It is virtually impossible to find an old CRT TV nowadays. Go to any electrical store and practically the whole store, from wall to wall, is filled with plasma and LCD TVs displaying beautiful colourful content.

However, buyers need to beware. In the electrical store, you will see the image displayed on the flat-panel TV as being crystal clear and sharp, but when you take the plasma or LCD TV home and connect it to your Astro box, the picture is definitely not the same quality as the one you saw in the electrical store, to start of with.

The sharp and crystal clear images you saw in store which enticed you to buy the Plasma or LCD TV in the first place was actually fed with a DVD source. DVD being digital in format would feed a digital content to the flat-panel TV which is also a digital device, thus producing super sharp images.

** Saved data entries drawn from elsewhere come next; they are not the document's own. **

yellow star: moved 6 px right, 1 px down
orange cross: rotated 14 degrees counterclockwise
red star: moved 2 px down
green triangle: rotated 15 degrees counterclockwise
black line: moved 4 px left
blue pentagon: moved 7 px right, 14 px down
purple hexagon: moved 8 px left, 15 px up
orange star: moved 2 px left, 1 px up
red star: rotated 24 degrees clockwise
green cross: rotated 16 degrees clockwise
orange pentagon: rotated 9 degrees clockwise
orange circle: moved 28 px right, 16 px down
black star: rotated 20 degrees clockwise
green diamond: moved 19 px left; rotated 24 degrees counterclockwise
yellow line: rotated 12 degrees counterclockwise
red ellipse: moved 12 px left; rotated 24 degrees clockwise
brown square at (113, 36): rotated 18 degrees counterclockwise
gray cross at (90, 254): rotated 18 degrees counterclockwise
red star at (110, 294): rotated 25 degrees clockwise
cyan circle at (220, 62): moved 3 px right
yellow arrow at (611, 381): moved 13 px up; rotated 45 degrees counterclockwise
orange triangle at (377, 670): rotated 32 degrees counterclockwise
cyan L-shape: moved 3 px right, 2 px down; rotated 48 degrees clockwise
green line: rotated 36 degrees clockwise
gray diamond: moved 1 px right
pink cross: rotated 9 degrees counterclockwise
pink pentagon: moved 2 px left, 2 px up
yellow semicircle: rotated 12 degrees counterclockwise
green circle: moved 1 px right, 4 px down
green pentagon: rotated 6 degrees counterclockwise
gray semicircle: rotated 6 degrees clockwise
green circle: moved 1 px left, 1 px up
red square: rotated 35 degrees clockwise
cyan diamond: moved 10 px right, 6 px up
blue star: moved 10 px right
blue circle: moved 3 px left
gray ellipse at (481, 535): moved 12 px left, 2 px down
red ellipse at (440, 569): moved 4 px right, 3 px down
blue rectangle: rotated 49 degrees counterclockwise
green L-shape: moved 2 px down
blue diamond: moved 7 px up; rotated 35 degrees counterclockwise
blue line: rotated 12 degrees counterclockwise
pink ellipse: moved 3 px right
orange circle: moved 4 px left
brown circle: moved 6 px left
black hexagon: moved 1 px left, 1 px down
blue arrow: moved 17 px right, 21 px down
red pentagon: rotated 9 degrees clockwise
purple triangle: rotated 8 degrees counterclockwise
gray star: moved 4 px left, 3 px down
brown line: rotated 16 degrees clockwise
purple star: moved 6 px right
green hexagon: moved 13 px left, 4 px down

Astro on the other hand is still analogue. And when an analogue source is entered into a digital flat-panel TV the picture is definitely not only not sharp, it is blurred. To make matters worse, most flat- panel TVs are in wide-screen format which is termed as 16:9 format.

But Astro, being analogue, transmits the picture in a 4:3 format, thus resulting in images elongated. You will see images of human beings as being thin and tall, sort of stretched unnaturally.

This shocks many people as the flat-panel TV you buy is expensive. Most people feel they have been shortchanged as what was displayed in store which enticed the buyer was completely different from what appears in your house.

To make matters worse, most people watch Astro most of the time on their flat-panel TVs and not much DVDs which provide digital content.

As our consumer laws are in the primitive stage, a buyer cannot return the item claiming dissatisfaction with the fact that the item did not correspond to what was advertised in the first place in the shop.

In virtually every other country in the world, satellite or cable TV providers have moved their operations to digital format. In Malaysia, being a monopoly, Astro seems to be taking too long moving to the digital format.

Though flat-panel digital TVs have been sold rampantly for years now, our sole satellite provider has not taken the initiative to inform the public about their official plans to move to the digital format.

In the meantime, all flat-panel TV buyers, having forked out thousands of ringgit for their new device, have to suffer with a substandard quality of image due to the fact that Astro transmits in analogue format.

The government should step in and push this satellite provider to move to the digital format quickly for it was the government in the first place who encouraged a sole monopoly to provide satellite services in Malaysia.

It was not pro-active in promoting several players in the market so to encourage the element of competition.